Destilado o deus que engendrámos das impurezas do mito, o que sobra? Isso que sobra, é ainda Deus? É mais fácil afirmar categoricamente que o Minotauro não existe, ou que Deus não existe? Qual a diferença?
Expurguemos, fragmentemos, a ideia de Deus. Vejamos se o que resta é digno de ser chamado de divino. Separados todos os atributos de Deus, sobra apenas um nome. Um nome é uma palavra. Não é um deus. Porém, só através das palavras nos podemos socorrer para falar dele. Se fragmentarmos uma cadeira, se lhe retirarmos peça a peça, o que sobra? Por um lado, sobra – novamente – um nome. Cadeira sem os atributos da cadeira, sem a sua substância, é apenas uma palavra oca. Em termos materiais, o que resta da cadeira fragmentada? O que fica no lugar da cadeira? Puro espaço. Resta puro espaço, que é o que dá à cadeira a possibilidade de o ser, porque nenhum objecto é sem estar delimitado por uma dimensão espacial. E Deus? Partindo do princípio que existe uma materialidade que é Deus, o que resta da fragmentação do divino? Que tipo de espacialidade, de dimensão geométrica pode dar a tal objecto a possibilidade de ser, de se delimitar? Por outro lado, se o próprio espaço material é uma ideia, o que resta da cadeira talvez seja isso mesmo – pensamento. O espaço material esfuma-se para dar lugar a qualquer coisa inefável e exterior ao pensamento, algo que não podemos verdadeiramente conhecer, por ser puro objecto. O mais próximo do nada, sendo ainda alguma coisa. É a espacialidade de Deus também ela, em última instância, pensamento? Nosso pensamento? Contudo, se procuro deslindar os limites, a espacialidade onde se integra Deus, apenas me ocorre uma ideia – infinito. Contudo, o espaço material, esse mesmo onde se integra a cadeira, só é espaço porque é limitado e ao mesmo tempo limita, ou delimita. Espaço infinito é espaço nenhum. A infinitude do espaço é a negação da possibilidade de delimitação. Espaço ilimitado não contém objectos limitados. É Deus limitado, ou ilimitado? Assim, se Deus for infinito não pode estar contido ou delimitado por qualquer espacialidade. Existe sem espaço, ou fora dele. Diz-se que duas rectas se cruzam no infinito, ou que qualquer recta faz parte do arco de uma circunferência infinita. Porque não afirmar que o infinito de Deus encontra os seus limites no infinito? Se o centro de um universo infinito está em todo o lado, porque não dizer que o centro de Deus está por toda a parte?
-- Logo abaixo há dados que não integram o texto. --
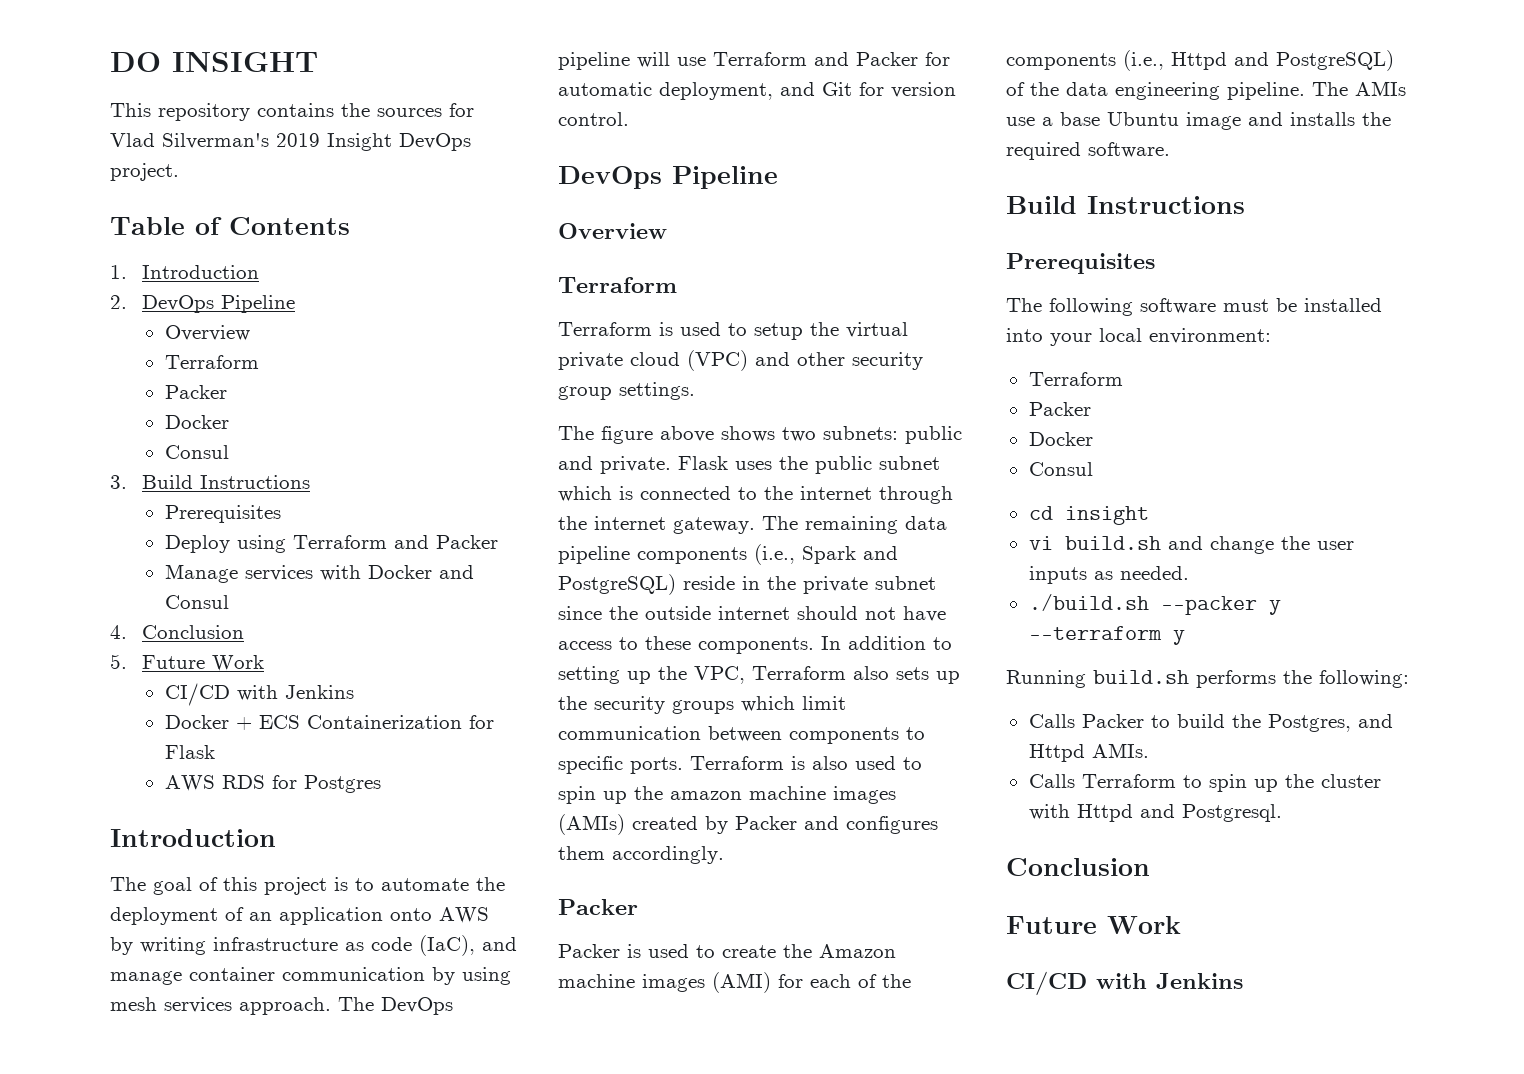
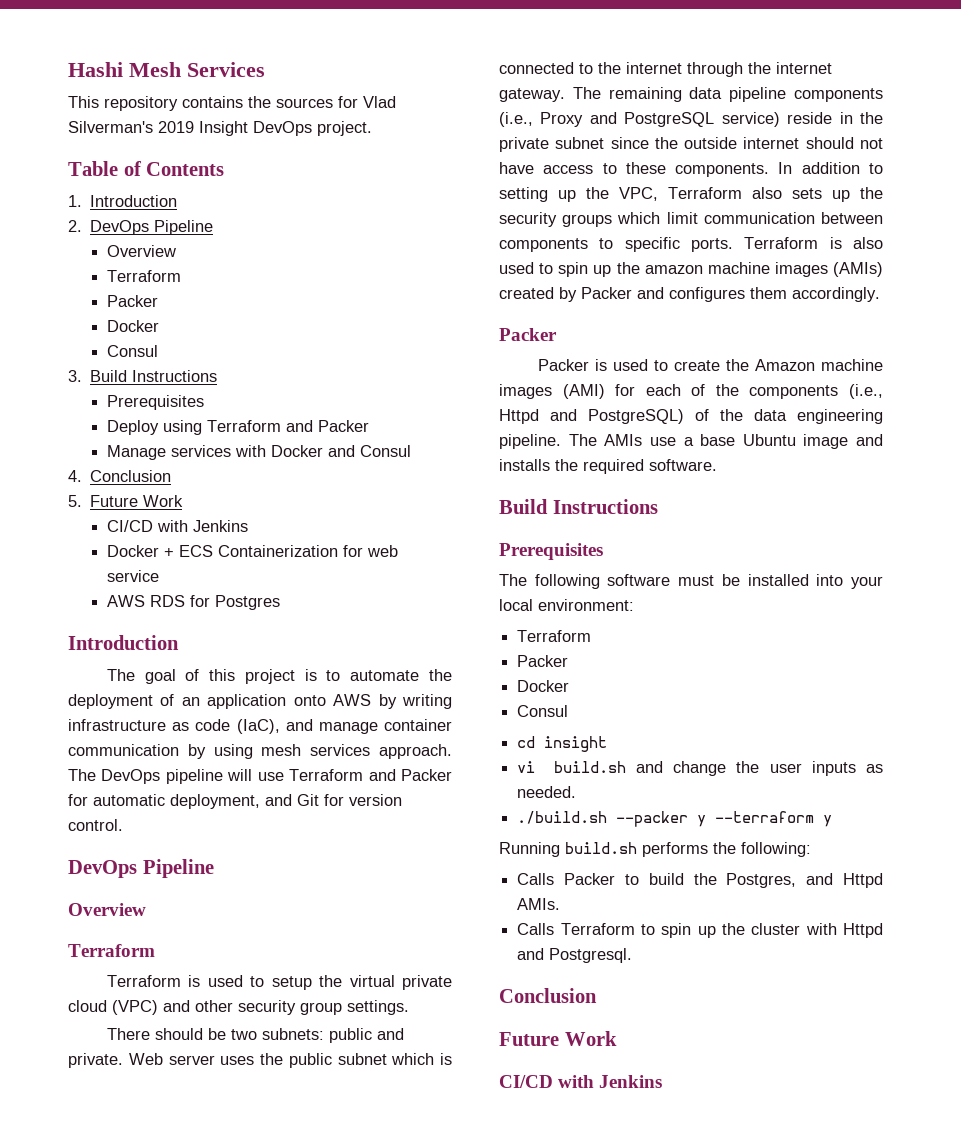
[110,52,318,72] DO INSIGHT -> [68,62,265,77] Hashi Mesh Services
[164,745,215,759] Flask -> [366,545,398,557] [106,570,159,582] web service
[558,426,775,444] The figure above shows -> [106,1028,226,1040] There should be
[678,456,728,470] Flask -> [128,1053,215,1065] Web server
[802,546,898,564] [558,574,676,595] Spark and PostgreSQL) -> [540,112,780,127] Proxy and PostgreSQL service)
O que me leva, mais uma vez, a cair na tentação de dar atributos a isso que não conheço, e chamo Deus?
Pensemos a ideia contrária. Deus é nada. Não existe. Assim, o infinito é apenas o infinito. Este não contém nada. Talvez nem o próprio infinito exista ou seja. Mais uma ideia, uma palavra. Existe apenas universo, materialidade, o que posso ver através dos meus olhos, ou de instrumentos científicos diversos. O que posso calcular ou prever. Se assim é, elimino todos os paradoxos? Posso acreditar na finitude e na delimitação, mesmo sabendo que para além dos limites do universo algum tipo de espacialidade tem de existir para permitir a sua progressão? Posso acreditar na finitude e na delimitação, mesmo sabendo que me é difícil compreender que antes do primeiro momento de expansão universal – Big Bang – nada existia? De onde veio, então, o tudo? Não é o próprio universo, na sua materialidade, que se oferece ao paradoxo, à infinitude e à absoluteidade?